Polish Catholic University Professor Who Endorsed Violently Antisemitic ‘Blood Libel’ Exonerated by Disciplinary Committee

Fr. Tadeusz Guz of the Catholic University of Lublin in Poland revived the antisemitic “blood libel” smear in a public lecture. Photo: YouTube.

Fr. Tadeusz Guz of the Catholic University of Lublin in Poland revived the antisemitic “blood libel” smear in a public lecture. Photo: YouTube.

From: The Algemeiner

by Ben Cohen

A professor at Poland’s leading Catholic university has been spared from disciplinary action and exonerated for a lecture he delivered in 2018 in which he claimed that Polish Jews had engaged in ritual murder — one of the deadliest antisemitic falsehoods to have persisted over the centuries.

Fr. Tadeusz Guz, a professor of philosophy at the John Paul II Catholic University of Lublin (KUL), endorsed the “blood libel” during a May 26, 2018 public lecture in Warsaw, in which he falsely alleged that Jews in Poland had engaged in the slaughter of Christian children for ritual purposes.

“We know, dear people, that the facts of ritual murder cannot be erased from history,” Guz told his audience. “Why? Because we, the Polish state, in our archives, in the surviving documents, have had over the centuries — when Jews lived together with our Polish nation — we have legally valid sentences for ritual murders.”
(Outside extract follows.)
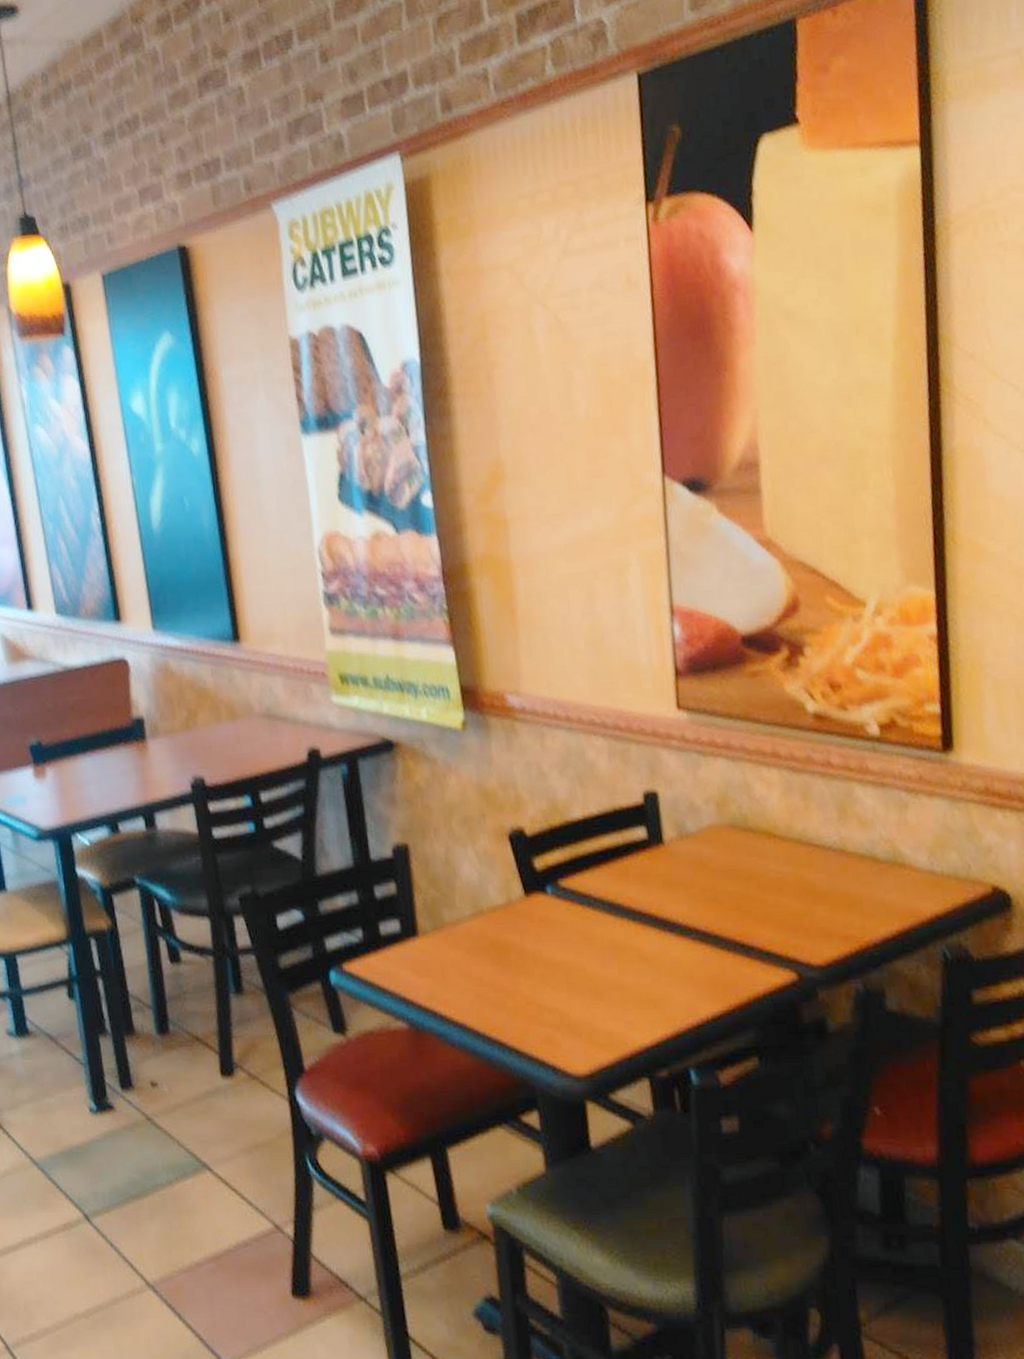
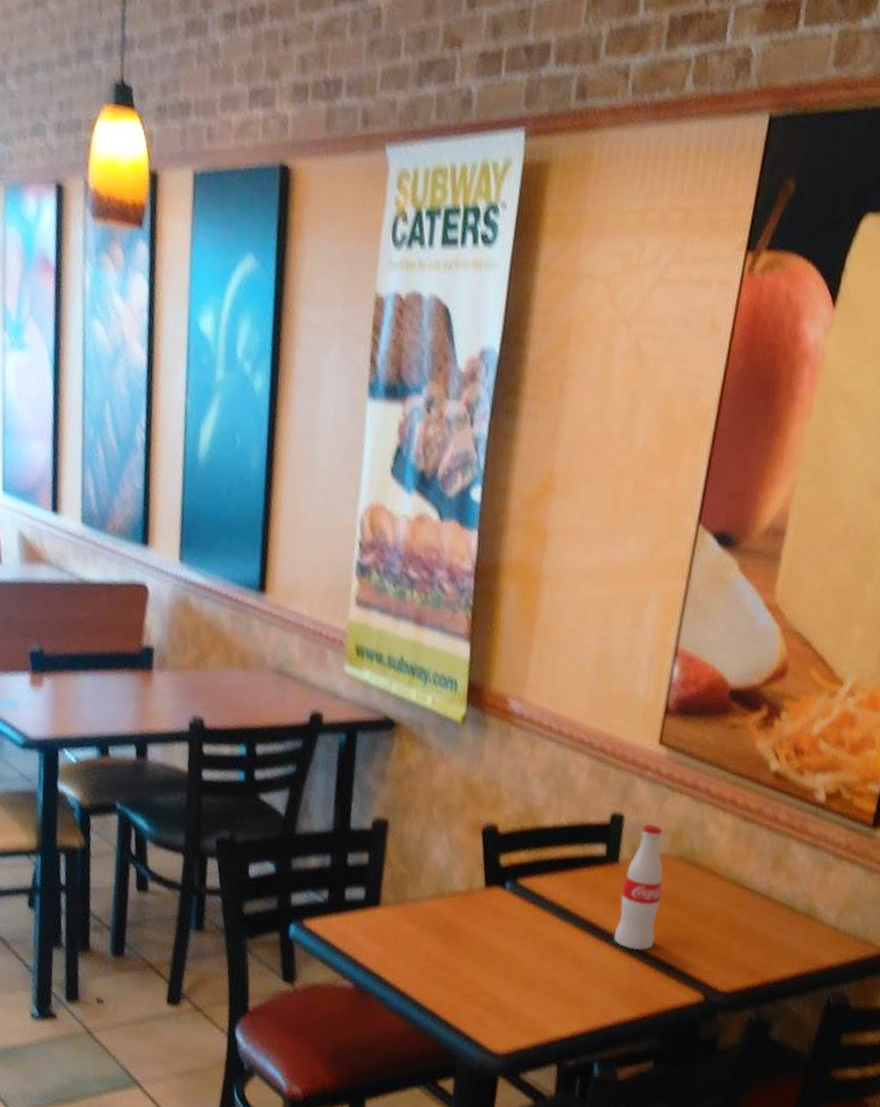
soda bottle: none [674,796,725,936] -> present [613,824,663,950]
After a complaint was filed by the Polish Council of Christians and Jews, both the Archdiocese of Lublin and the academic authorities at KUL distanced themselves from Guz, but notably refrained from taking further measures against him. “The lecture activities of Fr. Guza outside the university are undertaken and carried out by him on his own responsibility, and the theses he proclaimed are not the position of his superiors,” a joint statement from the two institutions proclaimed at the time.

At the same time, Guz’s case was transferred to another KUL academic, Prof. Annie Haładów, who deals with internal disciplinary issues. Almost two years after Guz’s original offense, Haładów decided to discontinue proceedings against him, apparently accepting his explanation that his remarks about ritual murder had been taken out of context. That decision was again appealed by the Polish Council of Christians and Jews.

Earlier this month, however, the KUL’s staff disciplinary committee vindicated Guz once more. In an astonishing statement that effectively endorsed Guz’s claim that there had been “legally valid” prosecutions of Polish Jews for ritual murder, the committee concluded that he had given “his lectures based on the source material, with professional care, and presented his own interpretation of historical facts.”

“Fr. Tadeusz Guz has not committed any act that would breach the duties of an academic teacher or the dignity of the academic teacher profession,” the committee statement continued. “In his lectures outside the campus, he did not offend anyone and did not insult anyone, and thus he did not dishonor his profession.”

The committee’s stalwart defense of Guz brought about an angry response from the NEVER AGAIN Association, Poland’s main NGO opposing racism and antisemitism.

“Contrary to the KUL committee’s claims, the whole lecture was antisemitic. He argued that Jews as a community have failed God by not converting to Christianity,” Rafał Pankowski, NEVER AGAIN’S director, told The Algemeiner on Wednesday.

Elsewhere in the same lecture, which remains available on YouTube, Guz claimed that the Talmud was based upon “lies” and that Karl Marx, the founder of Communism, had in fact been a “Jewish nationalist.”

Guz also accused Elie Wiesel — the late Holocaust survivor and winner of the Nobel Prize for Literature — of “defaming and offending God,” Pankowski noted.

According to Pankowski, Guz has been a regular guest on Radio Maryja — a major Catholic broadcaster that frequently transmits antisemitic content — and has delivered other antisemitic lectures in the past. In one such lecture, he accused powerful Jews of having financed Hitler’s regime and the Holocaust.

False accusations of ritual murder practiced by Jews were widely believed in Poland during the late medieval period. According to a comprehensive survey by the leading Polish historian Jacek Wijazcka, those beliefs survived well into the nineteenth and twentieth centuries. “The conviction that Jews committed ritual murders unfortunately still continues,” he wrote.

KUL is named in honor of its most famous academic — Karol Wojtyła, who taught philosophy at the university before he was elected Pope John Paul II in 1978. As the head of the Catholic Church, John Paul II emphasized dialogue with Jewish leaders and the importance of condemning antisemitism. In 2000, he acknowledged Catholic involvement in the persecution of the Jews for the first time, pointing to “the burden of guilt” that Christians bore “for the murder of the Jewish people.”